→ How to complete this task: Swap every occurrence of "value" for "figure" in the material below, keep everything else the same, and leave out the pictures.

→ Study material:
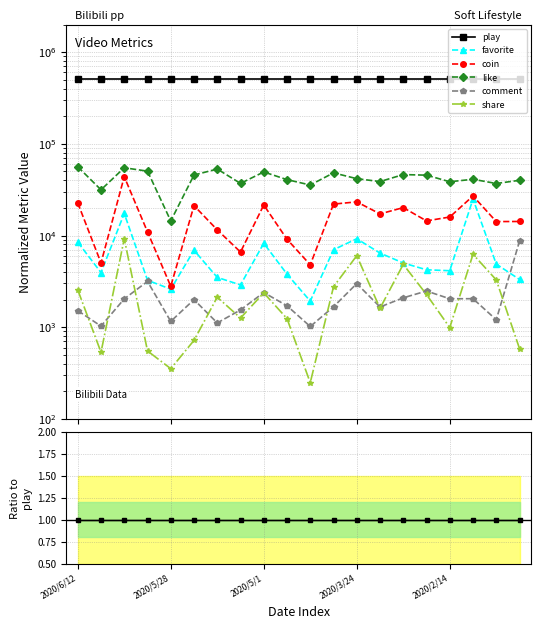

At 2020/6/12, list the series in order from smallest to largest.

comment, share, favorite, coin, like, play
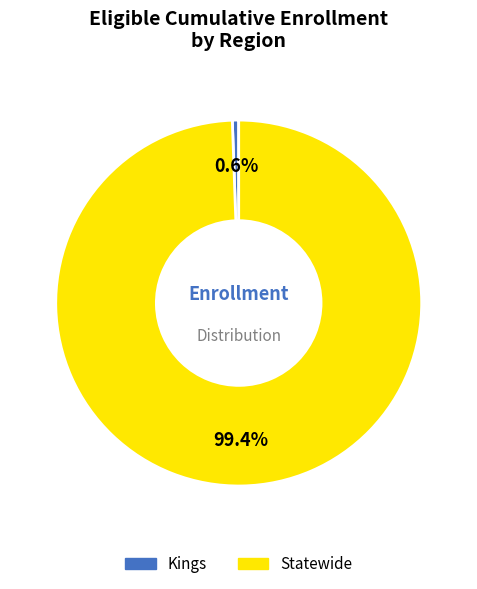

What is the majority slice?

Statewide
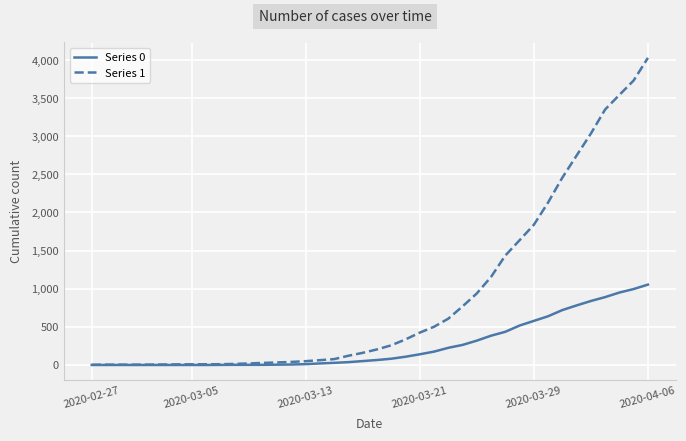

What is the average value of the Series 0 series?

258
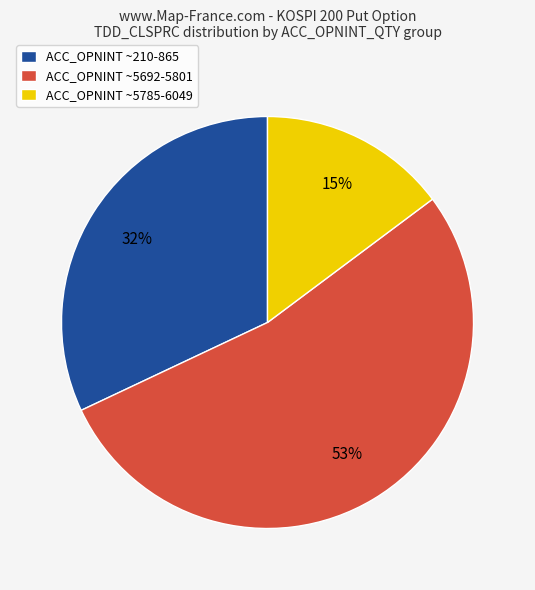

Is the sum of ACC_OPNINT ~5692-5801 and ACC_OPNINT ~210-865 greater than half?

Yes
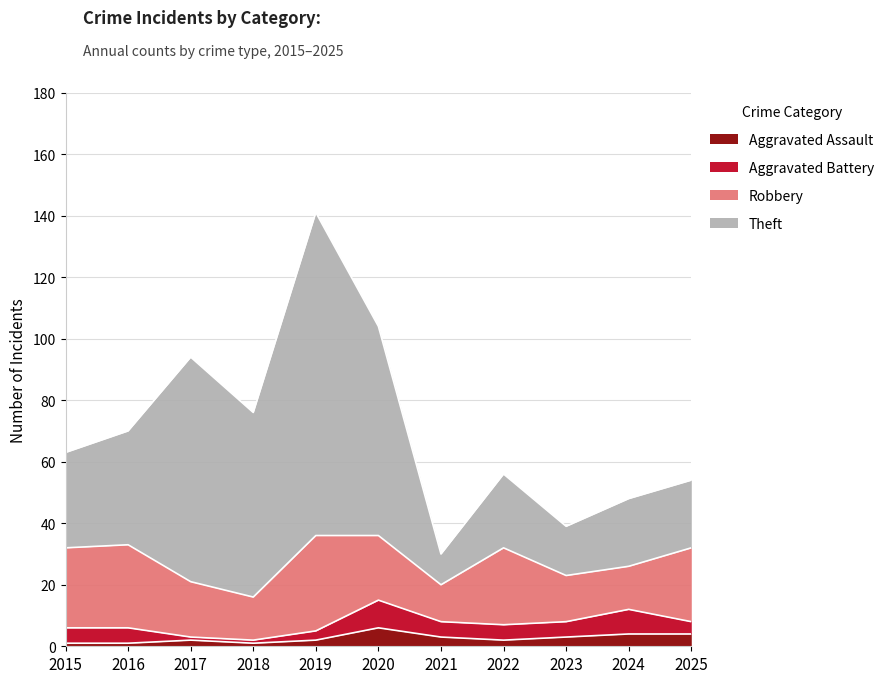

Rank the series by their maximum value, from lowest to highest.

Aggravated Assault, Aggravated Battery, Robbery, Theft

→ Result of the exercise:
At 2020/6/12, list the series in order from smallest to largest.

comment, share, favorite, coin, like, play

What is the majority slice?

Statewide

What is the average figure of the Series 0 series?

258

Is the sum of ACC_OPNINT ~5692-5801 and ACC_OPNINT ~210-865 greater than half?

Yes

Rank the series by their maximum figure, from lowest to highest.

Aggravated Assault, Aggravated Battery, Robbery, Theft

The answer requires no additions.